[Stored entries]
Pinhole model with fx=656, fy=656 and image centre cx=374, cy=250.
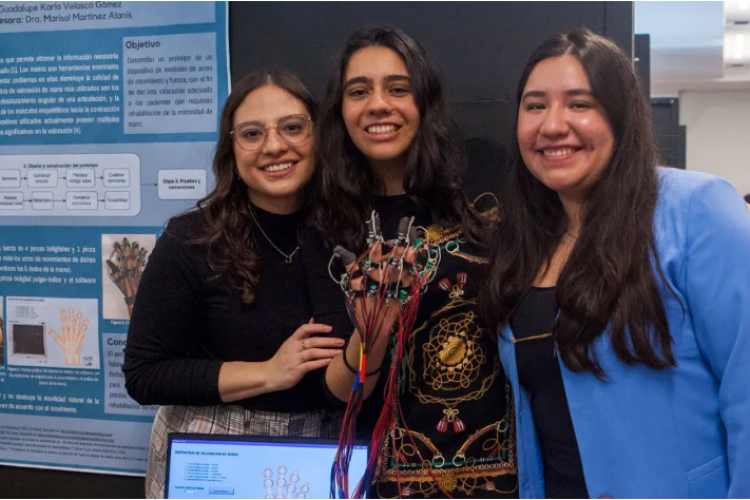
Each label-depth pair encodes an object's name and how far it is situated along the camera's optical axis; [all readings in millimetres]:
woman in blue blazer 1125
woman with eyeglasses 1527
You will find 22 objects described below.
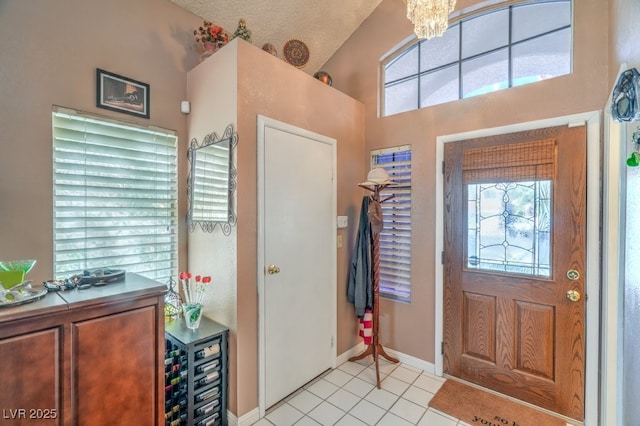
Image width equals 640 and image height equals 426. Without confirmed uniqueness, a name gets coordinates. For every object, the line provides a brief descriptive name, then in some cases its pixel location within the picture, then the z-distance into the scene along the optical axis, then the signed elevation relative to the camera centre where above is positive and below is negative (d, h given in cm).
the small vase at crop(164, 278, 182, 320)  212 -72
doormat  197 -145
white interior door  207 -37
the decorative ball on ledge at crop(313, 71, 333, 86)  265 +125
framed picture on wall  191 +81
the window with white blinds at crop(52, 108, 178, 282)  178 +9
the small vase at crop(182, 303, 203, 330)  190 -70
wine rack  176 -106
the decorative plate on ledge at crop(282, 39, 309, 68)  279 +157
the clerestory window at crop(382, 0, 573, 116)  210 +131
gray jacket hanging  268 -55
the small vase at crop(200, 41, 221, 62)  222 +127
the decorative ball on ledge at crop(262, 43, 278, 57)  227 +129
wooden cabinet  107 -63
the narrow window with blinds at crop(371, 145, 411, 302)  269 -18
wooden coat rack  251 -66
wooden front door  196 -41
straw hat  239 +28
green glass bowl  122 -25
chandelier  154 +108
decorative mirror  194 +20
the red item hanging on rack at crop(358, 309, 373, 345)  275 -112
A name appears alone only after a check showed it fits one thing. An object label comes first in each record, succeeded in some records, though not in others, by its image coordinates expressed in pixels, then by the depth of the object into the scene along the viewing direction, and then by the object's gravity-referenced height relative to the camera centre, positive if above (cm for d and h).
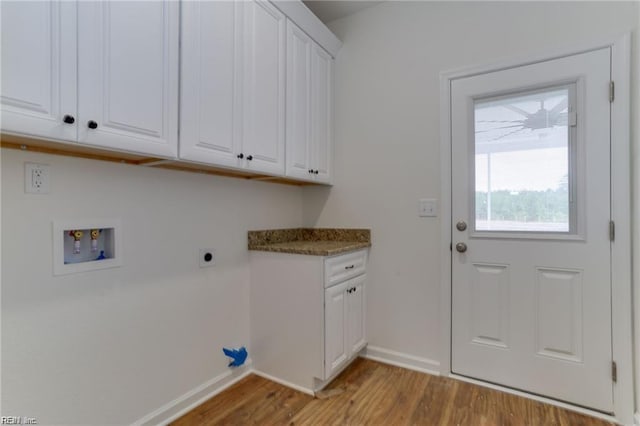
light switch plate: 215 +4
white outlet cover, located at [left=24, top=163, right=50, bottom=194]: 118 +14
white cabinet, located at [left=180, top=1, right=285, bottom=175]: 144 +69
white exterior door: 172 -10
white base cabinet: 189 -68
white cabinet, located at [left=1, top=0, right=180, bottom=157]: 96 +50
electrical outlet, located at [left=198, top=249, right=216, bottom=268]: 184 -27
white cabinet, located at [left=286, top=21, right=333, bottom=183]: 208 +77
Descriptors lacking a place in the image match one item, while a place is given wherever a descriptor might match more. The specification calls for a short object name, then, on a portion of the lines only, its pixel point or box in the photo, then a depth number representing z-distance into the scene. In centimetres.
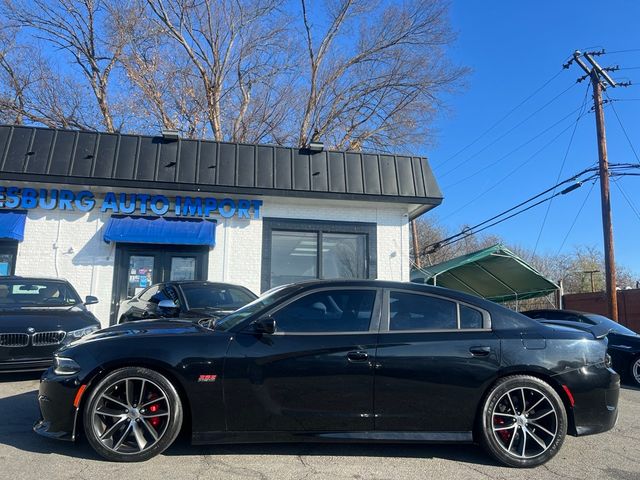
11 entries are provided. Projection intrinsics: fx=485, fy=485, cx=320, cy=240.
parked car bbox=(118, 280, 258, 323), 692
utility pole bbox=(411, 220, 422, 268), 2432
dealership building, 1066
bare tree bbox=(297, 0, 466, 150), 2348
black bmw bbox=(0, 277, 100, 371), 648
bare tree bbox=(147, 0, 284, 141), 2239
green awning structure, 1316
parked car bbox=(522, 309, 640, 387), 917
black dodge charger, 381
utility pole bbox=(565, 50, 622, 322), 1610
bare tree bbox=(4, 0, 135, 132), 2178
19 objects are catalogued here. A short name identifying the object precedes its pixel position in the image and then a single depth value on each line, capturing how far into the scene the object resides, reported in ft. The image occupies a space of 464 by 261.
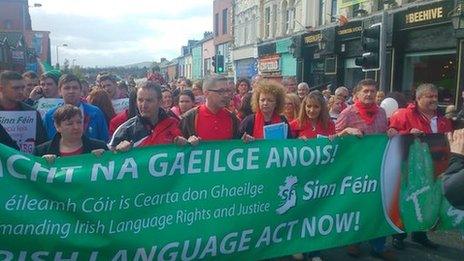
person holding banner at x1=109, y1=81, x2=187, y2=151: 13.73
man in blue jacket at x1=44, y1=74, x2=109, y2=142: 16.60
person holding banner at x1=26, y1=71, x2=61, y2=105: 20.22
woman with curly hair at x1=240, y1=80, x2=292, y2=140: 15.51
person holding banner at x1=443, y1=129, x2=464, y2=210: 7.81
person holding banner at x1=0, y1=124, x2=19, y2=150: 13.29
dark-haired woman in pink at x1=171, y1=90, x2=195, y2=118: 21.31
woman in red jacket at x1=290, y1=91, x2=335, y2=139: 16.37
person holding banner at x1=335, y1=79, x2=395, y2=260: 17.38
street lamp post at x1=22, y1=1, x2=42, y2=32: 193.33
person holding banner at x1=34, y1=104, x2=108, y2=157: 12.41
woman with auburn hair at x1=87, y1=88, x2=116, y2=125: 20.48
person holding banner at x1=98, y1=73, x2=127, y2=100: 25.12
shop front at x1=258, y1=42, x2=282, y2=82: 81.25
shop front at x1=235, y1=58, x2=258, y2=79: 94.63
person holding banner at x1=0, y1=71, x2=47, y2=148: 15.72
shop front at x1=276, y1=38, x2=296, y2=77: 75.41
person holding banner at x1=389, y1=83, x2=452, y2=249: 16.93
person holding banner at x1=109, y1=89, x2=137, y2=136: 17.51
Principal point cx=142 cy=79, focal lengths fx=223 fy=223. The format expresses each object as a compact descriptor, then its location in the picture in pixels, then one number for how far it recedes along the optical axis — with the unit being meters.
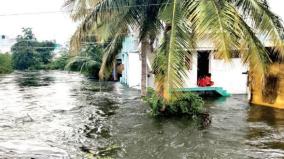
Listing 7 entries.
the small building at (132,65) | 14.75
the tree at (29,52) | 33.49
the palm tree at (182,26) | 4.99
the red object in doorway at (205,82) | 11.54
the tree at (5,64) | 27.70
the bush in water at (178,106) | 8.16
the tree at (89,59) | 19.96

**Try it:**
Beginning at the line above that contains "wooden coat rack", repeat each line exactly through the one that contains "Descriptors lacking a", and leave out the pictures.

**Task solution:**
wooden coat rack  251 -66
wooden front door  196 -41
straw hat  239 +28
green glass bowl  122 -25
chandelier  154 +108
decorative mirror  194 +20
the red item hanging on rack at crop(358, 309, 373, 345)  275 -112
A name appears alone only after a check showed it fits one thing. An object label comes first in each record, succeeded in some records, though not in others, by its image coordinates expressed in pixels, then by the depth of the object into the scene along the viewing direction, and then by the object's gravity-referenced height relative to the camera centre, positive if above (cm for d and h).
light switch plate: 215 +4
white outlet cover, located at [left=24, top=163, right=50, bottom=194]: 118 +14
white cabinet, located at [left=180, top=1, right=285, bottom=175]: 144 +69
white exterior door: 172 -10
white base cabinet: 189 -68
white cabinet, located at [left=1, top=0, right=180, bottom=157]: 96 +50
electrical outlet, located at [left=198, top=249, right=216, bottom=268]: 184 -27
white cabinet, located at [left=286, top=21, right=333, bottom=183]: 208 +77
Descriptors lacking a place in the image match one item, while a place is given wherever a descriptor might match more. The specification calls for a short object name, then, on a portion of the lines only, its pixel point or box in the photo, then a depth number representing z-distance into the scene. In centimetres.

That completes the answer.